Networking and employment-oriented social network LinkedIn named blockchain as the leading hard skill in 2020 according to its newest research report. Revealed on LinkedIn Learning, an educational blog, on Jan 9, blockchain reached first place in the ‘Top 10 hard Skills’ list, surpassing last year’s winner cloud computing.
In last year’s article named ‘The Skills Companies Need Most in 2019 – And How to Learn Them,’ blockchain as a skill was not even on the list. However, the disruptive technology reached demand at a point when there are not enough workers in the field. In 2020, blockchain surpassed one of the most sought for skills during the past few years, such as cloud computing, analytical reasoning, artificial intelligence, UX design, and more.
According to the official blog post, the research was conducted by comparing different fields and supply-to-demand ratio for each skill. Specifically, skills that were characteristic for their significant demand and lack of supply were ranked higher on the list. Additionally, the platform notes that the report only analyzed cities that had 100,000 LinkedIn members.
Apart from hard skills, the study also analyzed which soft skills were most sought for. Creativity took the first place, followed by persuasion, collaboration, adaptability, and emotional intelligence. While hard skills are described as skills that require the ability to finish a specific task or to have specialized knowledge of a sector, soft skills describe certain psychological abilities that improve how tasks are handled.

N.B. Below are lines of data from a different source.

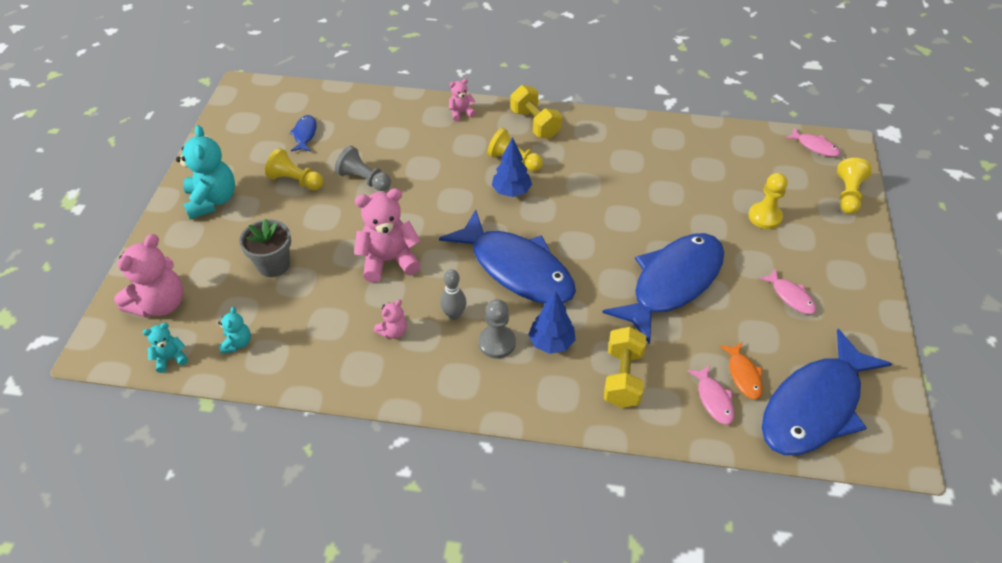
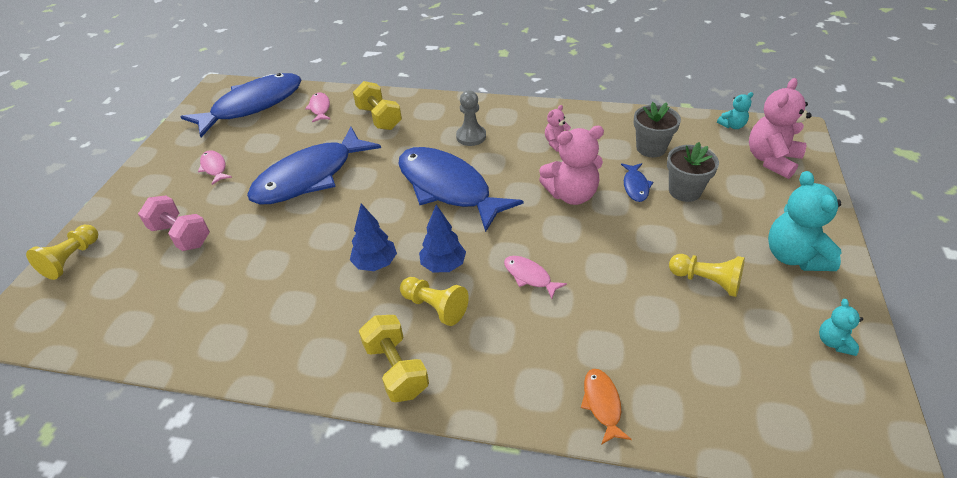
camera: 175 degrees left, 5 degrees down
turquoise teddy bear [218,306,251,354] -> turquoise teddy bear moved to [819,299,863,356]
blue fish [289,115,317,152] -> blue fish moved to [621,163,653,202]
grey pawn [335,146,391,191] -> none
grey bowling pin [440,269,466,320] -> none
pink teddy bear [449,78,476,121] -> none
blue tree [528,291,575,354] -> blue tree moved to [350,203,397,271]
yellow dumbbell [604,327,646,408] -> yellow dumbbell turned 45 degrees counterclockwise [353,81,402,130]
orange fish [720,342,763,399] -> orange fish moved to [581,369,632,445]
yellow pawn [748,173,788,229] -> pink dumbbell [138,196,210,251]
pink fish [786,127,841,157] -> pink fish moved to [504,256,567,299]
none -> grey flower pot [634,102,681,157]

Blockchain already represents a major industry
The new area of disruptive decentralized technology quickly caught on with the world. After the crypto bull run in 2017, several enterprises realized the massive potential of blockchain. IBM is notably a major company that focused the most on blockchain, with a number of successful pilot projects and patents.
Besides IBM, LinkedIn states that companies such as JPMorgan, Oracle, Amazon, and Microsoft participated in developing blockchain solutions for both enterprises and retail. Additionally, the blog post suggests that recruiters should take a close look at the industry
“Blockchain has emerged from the once shadowy world of cryptocurrency to become a business solution in search of problems. Which means that you don’t have to be in financial services to be seeking new hires who have background and expertise in putting blockchain to use. So, recruiters should start becoming familiar with how blockchain works, what its perceived benefits are, and who are the people best suited to help your company explore where this budding technology might have a role.”
Fintech as another huge sector in today’s job market
In the past few years, fintech became an interesting sector for people and organizations that wish to develop decentralized technologies as well. Mirroring the situation of the blockchain industry, fintech also has a problem in the case of supply and demand.
As CryptoPythia reported on Jan 13, global financial services corporation Visa is close to finishing a deal and acquiring fintech startup Plaid for $5.3 billion. 25% of Americans had their bank accounts connected to the firm through at least one app. Additionally, the company is integrated into more than 10,000 banks and connected with around 20 million consumer accounts. The acquisition might hint at a possible deeper involvement in industries such as blockchain or crypto.